### Trecho do documento

‘Good Girls’ e ‘Little Fires Everywhere’: mães dispostas a tudo | Levando a Série | F5 News - Sergipe Atualizado

‘Good Girls’ e ‘Little Fires Everywhere’: mães dispostas a tudo
Enredos inteligentes mostram neuroses, meandros e agruras de manter a prole protegida
Blogs e Colunas | Levando a Série 04/06/2021 16h00

A maternidade usualmente estabelece que as mães façam qualquer coisa para manter a segurança de seus filhos e/ou filhas. Evoca-se a imagem das leoas, ferozes e atentas em seus cuidados com os filhotes, mas no âmbito das fêmeas racionais, a maioria das mães já se deparou com a realidade nua e crua: cumprir as expectativas idealizadas historicamente é uma tarefa impossível. Mães ou não, mulheres vivem as cargas e belezas inerentes à espécie humana e, como tal, dividem com os homens a premissa da imperfeição, simples assim.

As duas séries de hoje mostram, em diferentes escalas e atitudes, até onde mães podem chegar sob o argumento de “proteger a prole” e, por extensão, a família. A primeira é Good Girls (Boas Meninas), na Netflix; a segunda, Little Fires Everywhere (Pequenos incêndios por toda parte), disponível na Amazon Prime Video.

Good Girls chegou a ser chamada de “versão feminista de Breaking Bad” – já comentada aqui – e faz certo sentido. Com um câncer se aproximando do estágio terminal, o professor e químico Walter White começa a produzir metanfetamina no propósito de garantir o bem estar financeiro da esposa e do filho, após sua morte. As motivações do trio de amigas protagonistas em Good Girls não se encaixam em tal extremo, mas, à semelhança do antiherói de "Breaking Bad", a necessidade urgente de um bocado de dinheiro, comum às três mulheres, funciona como o estopim das aventuras e agruras que se sucedem na série.

### Entradas fornecidas
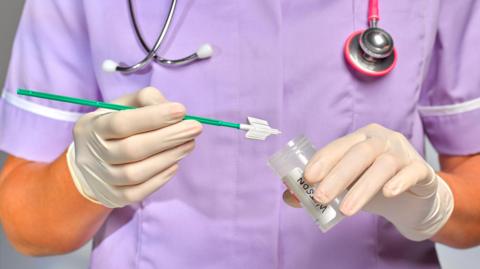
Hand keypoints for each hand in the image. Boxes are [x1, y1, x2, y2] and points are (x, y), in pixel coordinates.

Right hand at [67, 87, 201, 207]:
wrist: (89, 161)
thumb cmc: (113, 127)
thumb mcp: (122, 106)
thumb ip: (146, 100)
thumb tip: (174, 111)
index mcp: (92, 127)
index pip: (121, 123)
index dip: (153, 117)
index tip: (181, 110)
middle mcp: (92, 155)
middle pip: (132, 149)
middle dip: (168, 138)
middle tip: (195, 128)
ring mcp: (102, 179)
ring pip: (136, 173)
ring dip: (168, 157)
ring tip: (189, 144)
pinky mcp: (112, 197)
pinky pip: (138, 192)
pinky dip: (160, 178)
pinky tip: (175, 164)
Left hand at [285, 123, 453, 240]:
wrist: (413, 199)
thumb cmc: (373, 186)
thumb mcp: (345, 187)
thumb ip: (320, 188)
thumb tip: (288, 196)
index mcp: (359, 139)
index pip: (338, 146)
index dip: (322, 160)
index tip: (306, 178)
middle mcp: (381, 140)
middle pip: (359, 153)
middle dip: (337, 176)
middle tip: (320, 197)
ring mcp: (403, 152)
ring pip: (383, 164)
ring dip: (362, 188)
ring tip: (346, 210)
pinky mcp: (422, 169)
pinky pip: (412, 171)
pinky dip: (399, 181)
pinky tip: (388, 193)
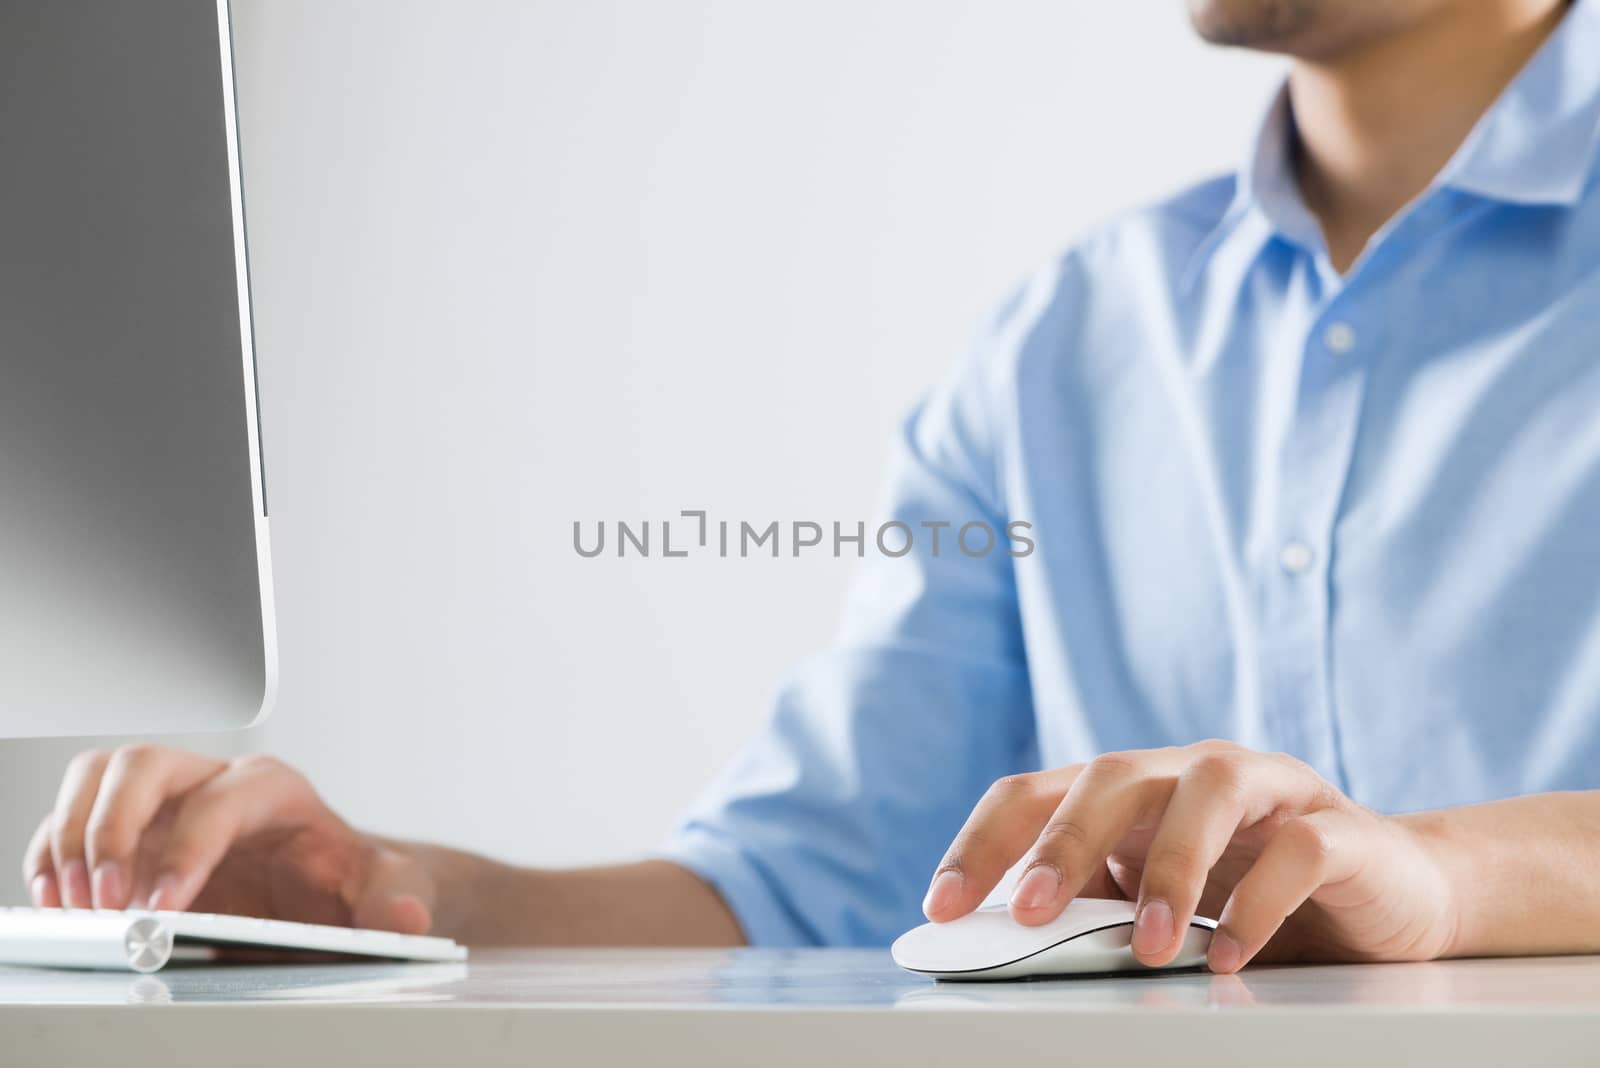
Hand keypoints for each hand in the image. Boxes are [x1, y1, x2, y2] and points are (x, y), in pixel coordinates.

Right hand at [21, 746, 433, 933]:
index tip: (161, 909)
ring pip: (98, 777)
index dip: (185, 850)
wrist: (331, 883)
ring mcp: (167, 804)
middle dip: (113, 828)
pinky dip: (53, 852)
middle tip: (106, 902)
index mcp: (273, 789)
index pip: (218, 800)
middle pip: (142, 765)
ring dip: (72, 835)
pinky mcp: (133, 832)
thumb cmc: (348, 878)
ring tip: (74, 903)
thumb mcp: (385, 887)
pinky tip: (58, 898)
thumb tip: (406, 917)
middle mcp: (213, 783)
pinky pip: (73, 817)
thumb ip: (396, 899)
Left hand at [921, 741, 1458, 972]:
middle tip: (1032, 913)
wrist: (1390, 892)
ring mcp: (1268, 790)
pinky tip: (1228, 954)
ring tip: (1148, 946)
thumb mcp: (1157, 903)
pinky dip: (1258, 901)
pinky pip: (1298, 849)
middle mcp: (1190, 773)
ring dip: (1170, 869)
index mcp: (1131, 790)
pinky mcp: (1340, 827)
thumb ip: (1093, 907)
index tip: (941, 907)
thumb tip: (1005, 943)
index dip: (983, 844)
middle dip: (1064, 842)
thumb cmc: (1252, 894)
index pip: (1036, 793)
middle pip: (1111, 777)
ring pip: (1205, 793)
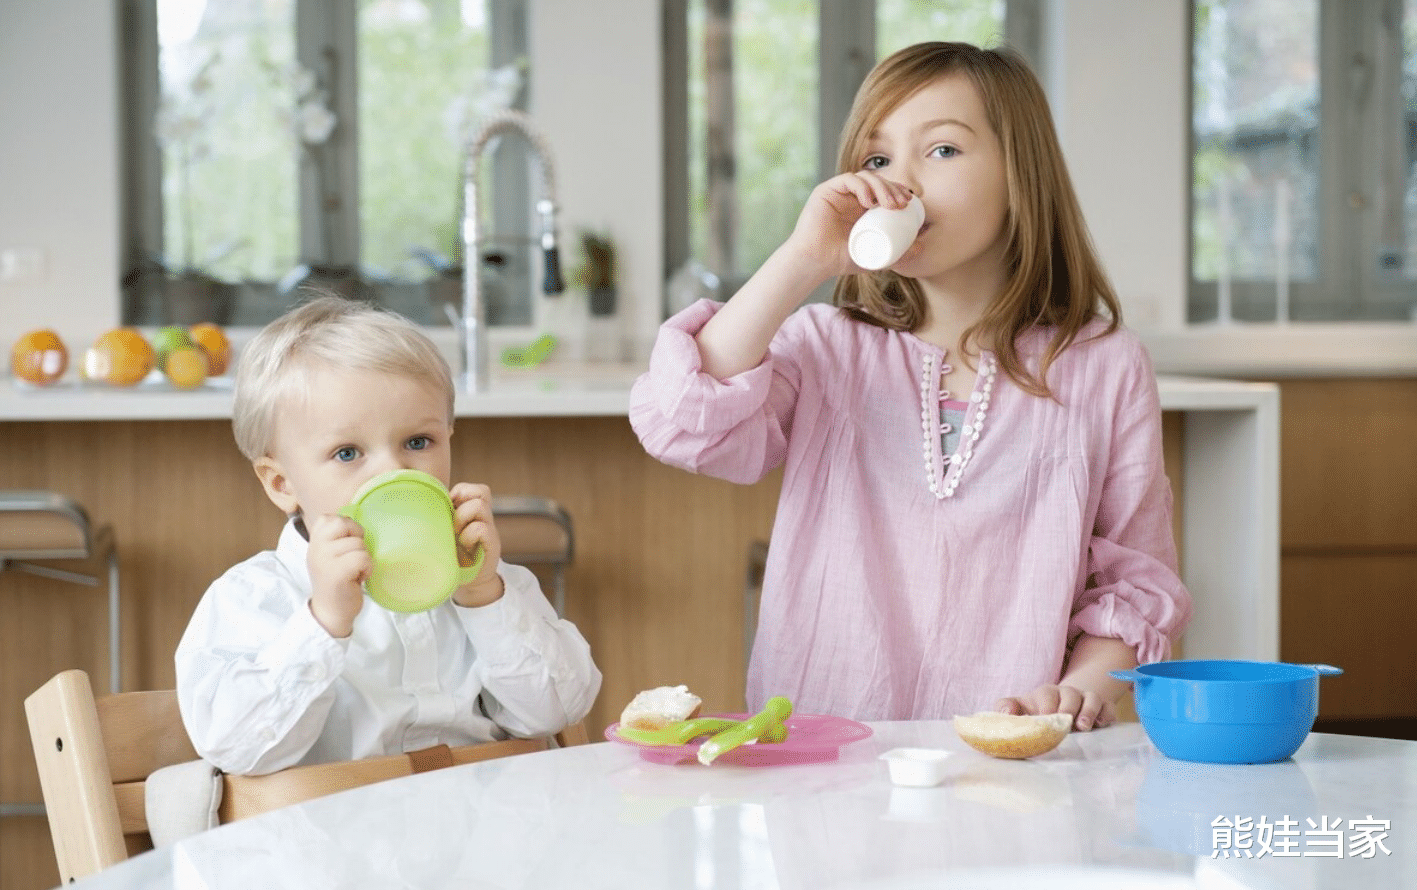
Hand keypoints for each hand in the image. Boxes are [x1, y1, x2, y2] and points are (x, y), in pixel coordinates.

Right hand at [305, 513, 370, 637]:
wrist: (331, 613)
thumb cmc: (337, 583)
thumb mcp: (329, 556)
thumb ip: (335, 538)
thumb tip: (353, 519)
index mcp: (314, 542)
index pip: (328, 517)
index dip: (345, 527)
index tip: (345, 546)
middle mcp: (315, 548)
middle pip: (344, 523)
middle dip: (356, 538)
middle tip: (353, 557)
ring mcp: (324, 559)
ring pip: (358, 543)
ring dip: (364, 557)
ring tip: (355, 571)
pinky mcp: (337, 572)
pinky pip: (363, 557)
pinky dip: (367, 568)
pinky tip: (359, 578)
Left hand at [449, 482, 503, 607]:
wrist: (471, 584)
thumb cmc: (453, 559)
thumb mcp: (444, 535)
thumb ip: (438, 520)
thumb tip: (405, 509)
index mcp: (472, 513)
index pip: (472, 489)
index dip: (458, 493)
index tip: (448, 510)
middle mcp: (484, 518)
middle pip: (481, 491)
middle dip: (461, 503)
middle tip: (452, 522)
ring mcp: (490, 529)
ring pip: (479, 505)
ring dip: (463, 518)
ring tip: (457, 534)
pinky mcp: (493, 544)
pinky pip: (480, 528)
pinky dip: (469, 535)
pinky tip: (464, 546)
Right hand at [785, 171, 915, 276]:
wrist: (815, 263)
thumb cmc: (841, 260)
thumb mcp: (876, 257)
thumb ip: (897, 254)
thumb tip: (921, 247)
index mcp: (862, 207)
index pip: (884, 190)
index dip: (898, 190)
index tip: (910, 202)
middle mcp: (851, 196)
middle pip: (877, 181)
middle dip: (893, 188)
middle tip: (903, 203)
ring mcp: (839, 192)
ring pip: (865, 177)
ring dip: (881, 187)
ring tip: (890, 204)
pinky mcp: (826, 190)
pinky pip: (848, 179)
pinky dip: (862, 186)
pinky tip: (869, 202)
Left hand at [995, 684, 1115, 732]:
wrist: (1064, 709)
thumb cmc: (1038, 712)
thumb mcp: (1021, 708)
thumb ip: (1007, 708)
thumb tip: (1005, 713)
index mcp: (1046, 693)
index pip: (1047, 693)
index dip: (1047, 706)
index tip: (1045, 719)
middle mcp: (1067, 694)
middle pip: (1070, 694)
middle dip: (1068, 708)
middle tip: (1066, 725)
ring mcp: (1086, 700)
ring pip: (1092, 698)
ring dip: (1088, 711)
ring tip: (1084, 726)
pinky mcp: (1103, 709)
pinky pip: (1109, 708)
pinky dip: (1107, 714)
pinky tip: (1102, 725)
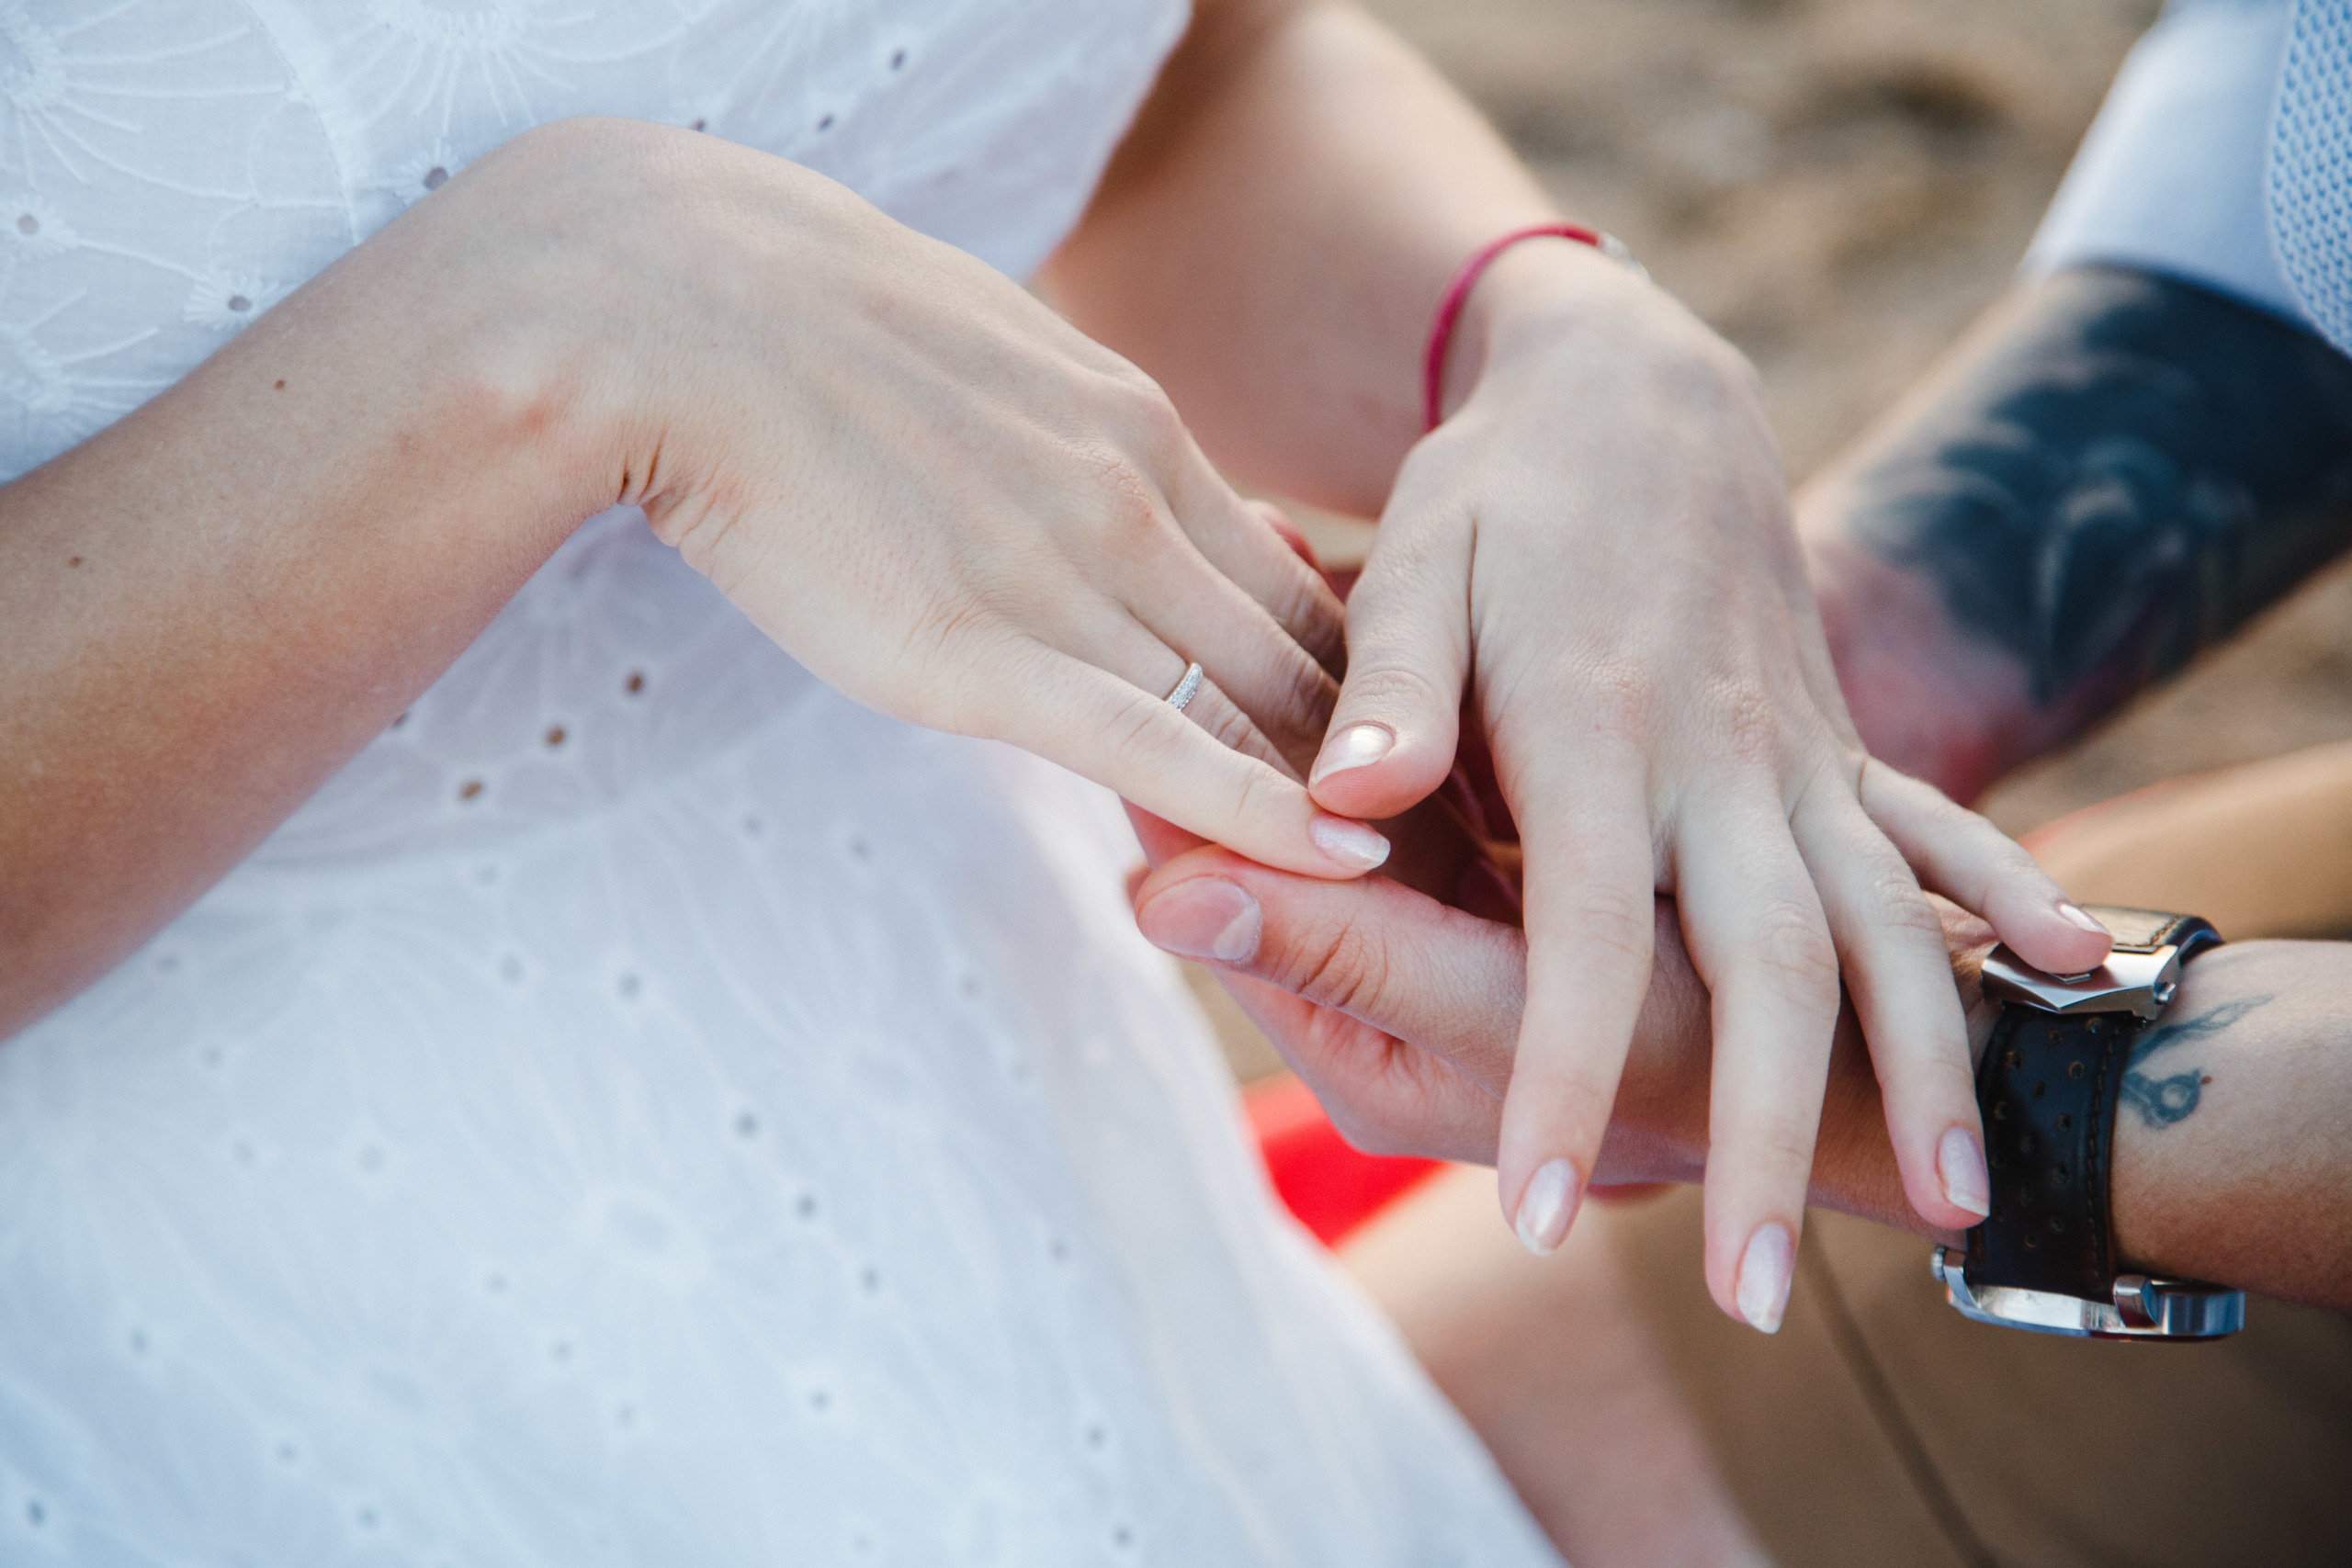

### Requisito
Dê continuidade ao texto sobre as séries Good Girls e Little Fires Everywhere a partir da última frase apresentada.

### Resultado
As irmãs Beth (Christina Hendricks) e Annie (Mae Whitman) compartilham uma melhor amiga desde a adolescência, Ruby (Retta). As três cresceram unidas, se auxiliando mutuamente em todos os sentidos e agora encaram, outra vez juntas, um quadro desolador. A história começa com Beth sob risco de perder a própria casa devido a atrasos no pagamento da hipoteca, por culpa do marido Dean (Matthew Lillard), com quem tem quatro filhos na iminência de virarem sem-teto. Annie, sua irmã mais nova, precisa provar condições de manter a custódia da filha, Sadie, que o ex-marido tenta obter judicialmente. 

Porém, a medalha de pior situação vai para Ruby, que vive um inferno rotineiro para pagar o tratamento de sua filha Sara, acometida por sérios problemas renais.  Aqui cabe um parênteses: assistindo ao que sofrem Ruby e o marido Stan (Reno Wilson) no empenho desesperado em manter Sara viva, me flagrei diversas vezes agradecendo a existência do nosso SUS. Lá em Detroit, no estado norteamericano do Michigan, onde se passa a história, saúde é um negócio como outro qualquer, dane-se quem não puder pagar seus altos custos.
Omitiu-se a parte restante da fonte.